In her sleep-haunted early weeks of motherhood, Aoife found that her “digital baby” was providing her with more questions than answers. There were discrepancies: one screen would tell her Jenny had slept for 20 hours; another would say 12 hours. While the app she was using didn’t set targets, some information was displayed in a red font. “It always made me wonder if they were trying to indicate that there was something to be concerned about, which didn’t help with any anxiety I had.” She had little idea what to do with the information the app was giving her.
“I would go: ‘Oh, the length of time she’s sleeping is declining, is she getting enough sleep?’ Then I’d Google it: ‘My eight-week-old is sleeping 16 hours a day, is this normal?’ I would then look for other sources. The data from the app was making me question things: ‘Is this right?
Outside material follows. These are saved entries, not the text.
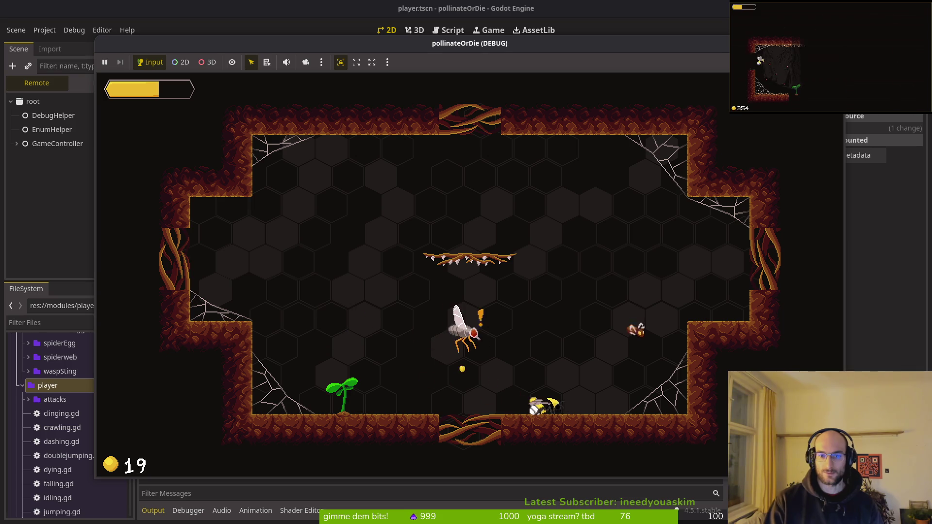
{"action": "key", "text": "Escape"}
{"action": "key", "text": "Down"}
{"action": "key", "text": "Down"}
{"action": "key", "text": "Down"}
{"action": "key", "text": "Return"}
{"action": "key", "text": "Up"}
{"action": "key", "text": "alt+Tab"}
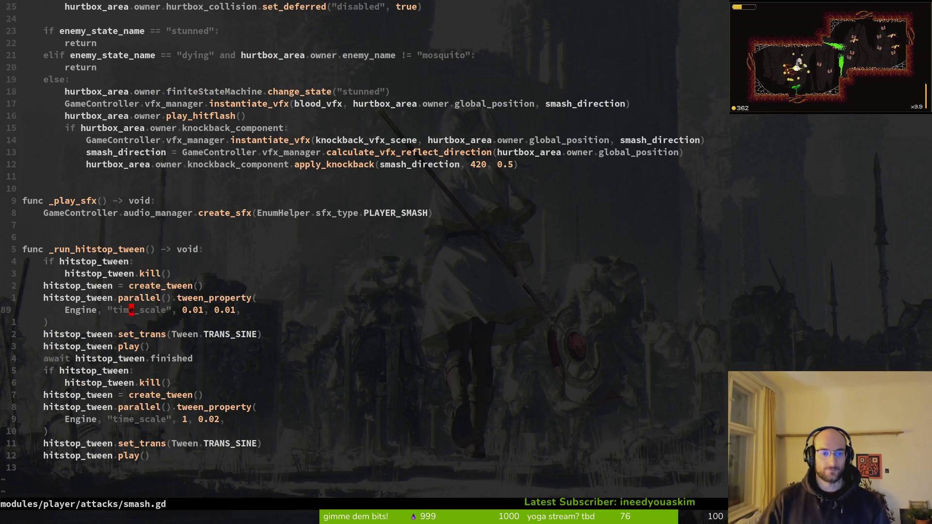
Save smash.gd and begin _run_hitstop_tween with a GameController.vfx_manager line.
{"action": "key", "text": "ctrl+s"}
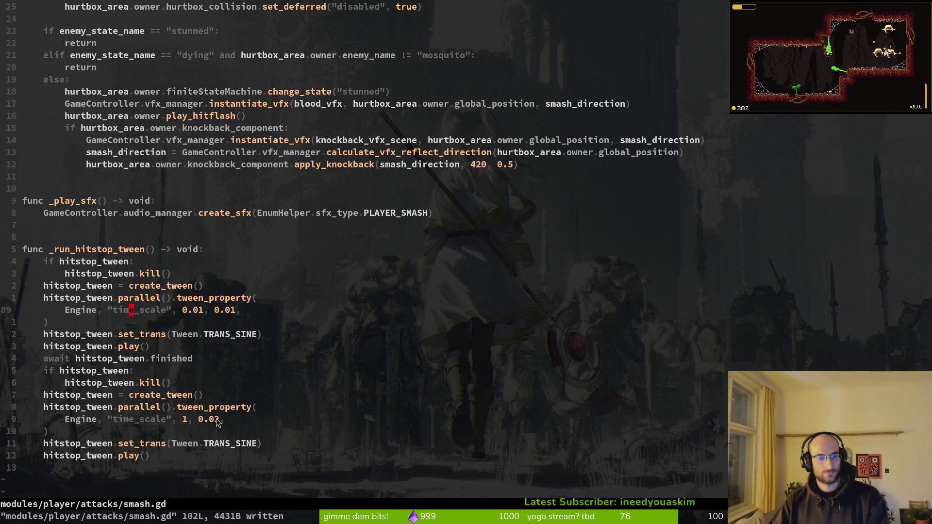
{"action": "left_click", "coordinate": [82, 252]}
{"action": "key", "text": "o"}
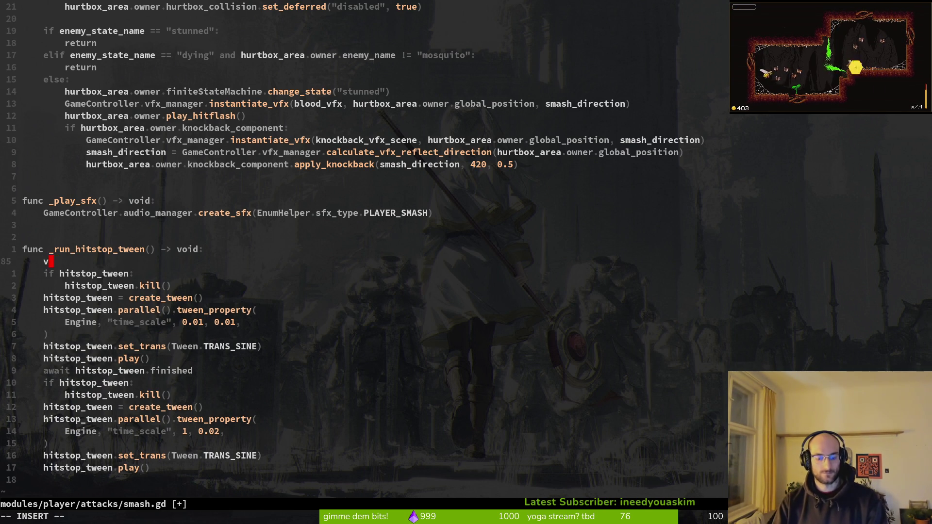
{"action": "type", "text": "fxma"}
{"action": "key", "text": "Escape"}
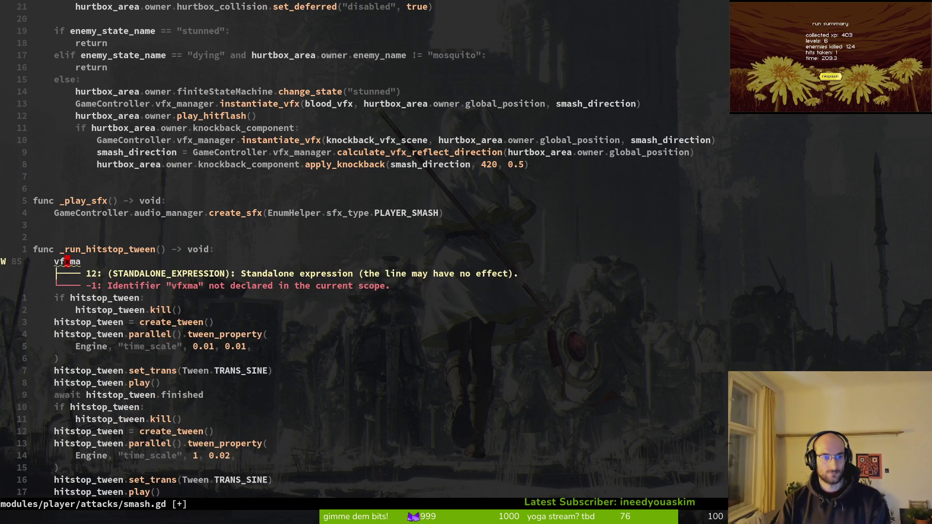
{"action": "key", "text": "c"}
{"action": "key", "text": "c"}
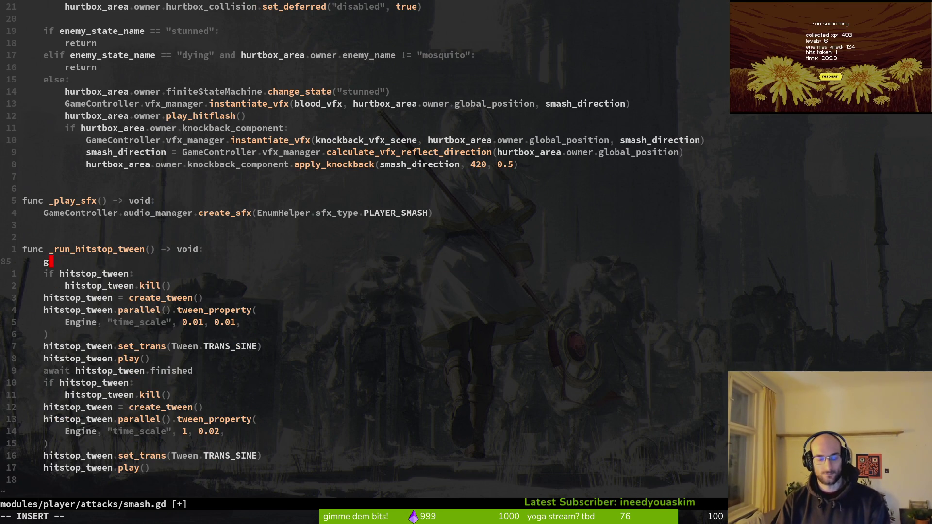
{"action": "type", "text": "ae"}
{"action": "type", "text": "me"}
Is this not right?’”
She also felt compelled to feed her phone data, feeling intense pangs when she neglected it. “Sometimes I got my breastfeed pillow, settled Jenny down and then I wouldn’t be able to find my phone. I would prioritise finding my phone, so I could put the information in the app, before I would feed Jenny. That makes me feel sick to my stomach now.”
Aoife ended up going cold turkey after her first visit to a parenting group. Embarrassed to whip out her phone in front of the other parents, she let Jenny eat and sleep without tracking it. “And, unsurprisingly, she survived just fine!” Driving home, she resolved to get rid of the app. “Now, I’ll be feeding her and look down and she’s just looking up at me, smiling. If I was on my phone, I would be missing that.”